§ **WRITTEN INSTRUCTION**
Copy the rows from the line with "Rendered at 2001 by 1125 pixels." to the line with "picture [224, 389, 1335, 1099]", including both ends and the requests. Multiply each bounding-box coordinate in the answers by 2.55 and round to whole numbers, with halves rounded up.

(Rows from a data collection)
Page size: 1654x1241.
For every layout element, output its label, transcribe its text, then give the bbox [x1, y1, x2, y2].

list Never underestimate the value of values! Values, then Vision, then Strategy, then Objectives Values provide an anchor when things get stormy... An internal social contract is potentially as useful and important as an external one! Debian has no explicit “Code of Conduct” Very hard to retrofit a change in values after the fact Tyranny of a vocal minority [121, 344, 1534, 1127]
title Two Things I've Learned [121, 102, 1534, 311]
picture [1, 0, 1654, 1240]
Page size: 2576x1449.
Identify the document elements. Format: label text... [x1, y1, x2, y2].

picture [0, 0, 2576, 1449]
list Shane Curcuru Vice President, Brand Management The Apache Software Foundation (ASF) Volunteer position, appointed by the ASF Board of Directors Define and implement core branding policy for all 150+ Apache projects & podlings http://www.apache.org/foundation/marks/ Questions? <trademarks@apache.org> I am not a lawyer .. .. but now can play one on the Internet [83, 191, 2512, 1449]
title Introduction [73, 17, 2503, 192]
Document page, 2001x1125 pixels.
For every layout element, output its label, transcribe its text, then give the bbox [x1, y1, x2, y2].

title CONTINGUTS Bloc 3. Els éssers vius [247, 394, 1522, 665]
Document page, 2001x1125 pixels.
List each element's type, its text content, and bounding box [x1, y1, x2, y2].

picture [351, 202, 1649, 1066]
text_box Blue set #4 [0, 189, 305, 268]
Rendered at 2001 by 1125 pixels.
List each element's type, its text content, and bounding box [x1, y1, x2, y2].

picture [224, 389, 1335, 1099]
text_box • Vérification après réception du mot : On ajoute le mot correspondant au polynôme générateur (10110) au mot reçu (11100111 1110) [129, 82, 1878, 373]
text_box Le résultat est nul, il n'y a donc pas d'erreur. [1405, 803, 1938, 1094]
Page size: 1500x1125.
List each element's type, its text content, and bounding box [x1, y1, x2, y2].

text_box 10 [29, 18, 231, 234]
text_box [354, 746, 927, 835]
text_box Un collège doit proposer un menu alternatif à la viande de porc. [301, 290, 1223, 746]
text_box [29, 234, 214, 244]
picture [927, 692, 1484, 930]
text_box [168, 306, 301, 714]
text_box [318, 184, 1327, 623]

§ **TASK RESPONSE**
Rendered at 2001 by 1125 pixels.
List each element's type, its text content, and bounding box [x1, y1, x2, y2].

picture [571, 992, 3404, 2802]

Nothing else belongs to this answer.